- [Tâches]
1: Recopiez le passage cité de « Le 29 janvier » à « territoire complètement martyrisé. », en remplaçant « cahier d’écolier » par « carnet de route ».
2: D’après le passage cité, à quelle date les prisonniers du Stalag IIB ont-ils été obligés de se déplacer ?
3: Indiquez si chacune de ces affirmations concorde avec le passage cité, en répondant par oui ou par non et en citant les mots qui tranchent : (a) le Stalag IIB se trouvait à Czarne/Hammerstein ; (b) René Tardi avait le grade de caporal ; (c) les prisonniers marchaient en direction de l’est.

- [Passage cité]
MOI RENE TARDI PRISONNIER DE GUERRE AU STALAG II B
Mon retour en France

Le 29 janvier 1945, suite à l’avancée menaçante des troupes russes sur le territoire polonais, les prisonniers de guerre du Stalag IIB situé à Czarne/Hammerstein ont été, sous les ordres de leurs tortionnaires allemands, obligés de se déplacer. C’est donc sous des températures négatives mordantes et des coups de crosses douloureux que les malheureux détenus entament une longue errance inhumaine. Le sergent-chef René Tardi, qui partage le triste sort de ces déportés, a décidé de consigner, sur les pages d’un cahier d’écolier, leurs différentes et longues pérégrinations en direction de leur point cardinal favori, l’ouest. Les quatre mois qui vont s’écouler et qui présagent un retour possible en France, vont être, pour ce dernier ainsi que pour ses pairs, l’occasion de vivre des situations on ne peut plus éprouvantes, proches de l’enfer, sur un territoire complètement martyrisé.

- [Données fournies]
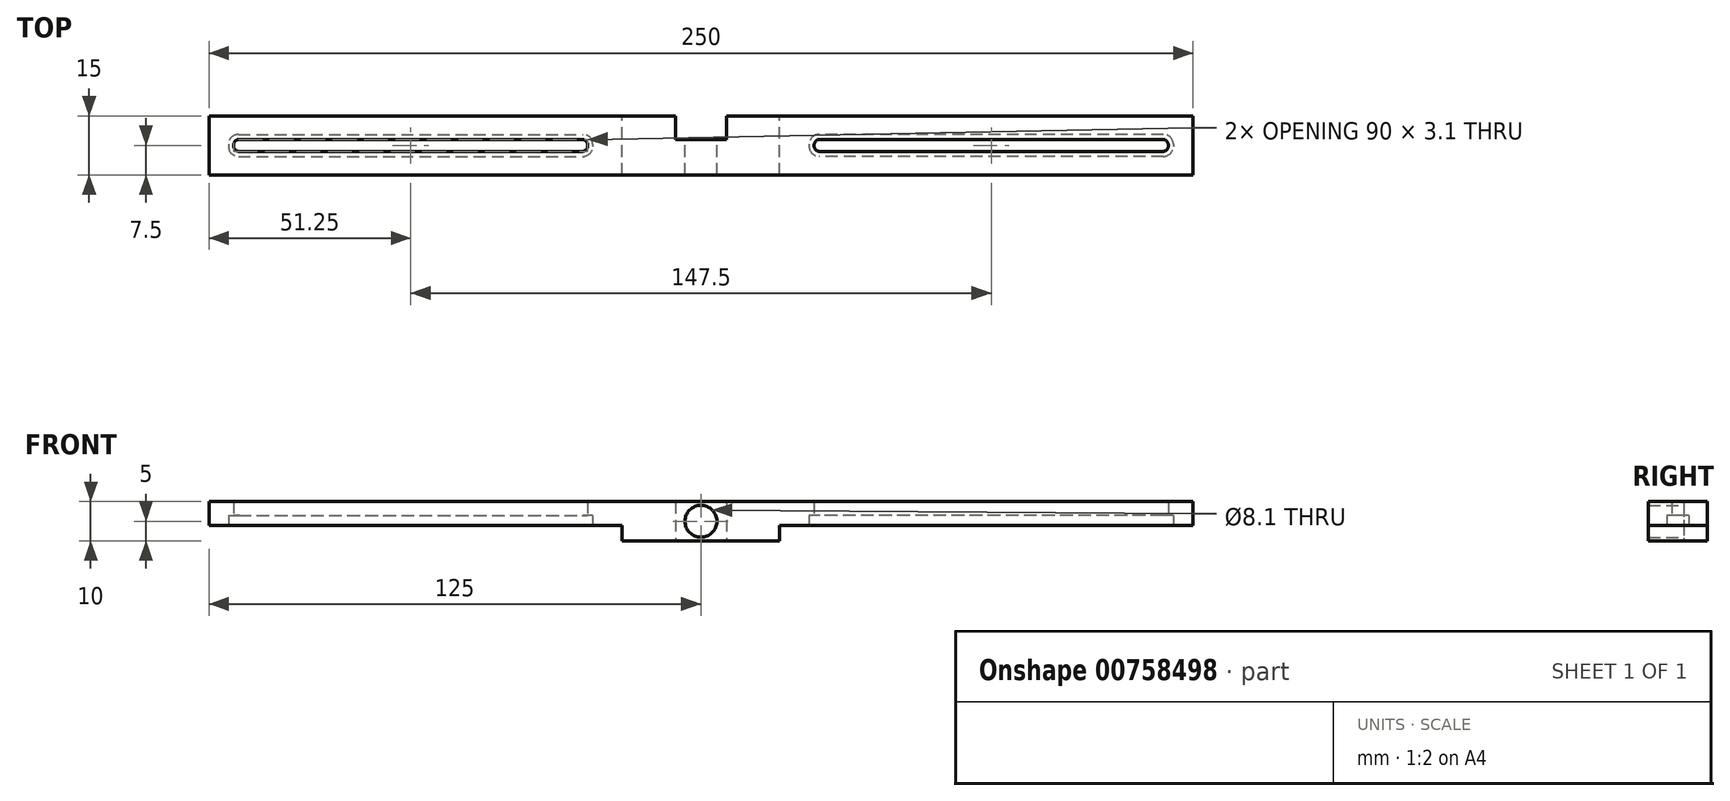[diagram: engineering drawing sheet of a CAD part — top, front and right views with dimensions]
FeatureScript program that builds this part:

- [Réponses]
1:
Le 29 janvier 1945, suite à l’avancée menaçante des troupes russes sur le territoire polonais, les prisonniers de guerre du Stalag IIB situé à Czarne/Hammerstein ont été, sous les ordres de leurs tortionnaires allemands, obligés de se déplacer. C’est donc sous des températures négatives mordantes et des coups de crosses douloureux que les malheureux détenus entament une longue errance inhumaine. Le sergent-chef René Tardi, qui partage le triste sort de ces déportés, a décidé de consigner, sur les pages d’un carnet de route, leurs différentes et longues pérégrinations en direction de leur point cardinal favori, l’ouest. Les quatre mois qui vont s’écouler et qui présagent un retour possible en France, vont être, pour ce dernier ainsi que pour ses pairs, l’occasion de vivre des situations on ne peut plus éprouvantes, proches de l’enfer, sur un territoire complètement martyrisé.

2: Le 29 janvier 1945.

3:
(a) Oui : « situé à Czarne/Hammerstein ».
(b) Non : « Le sergent-chef René Tardi ».
(c) Non : « en direction de leur point cardinal favori, l’ouest ».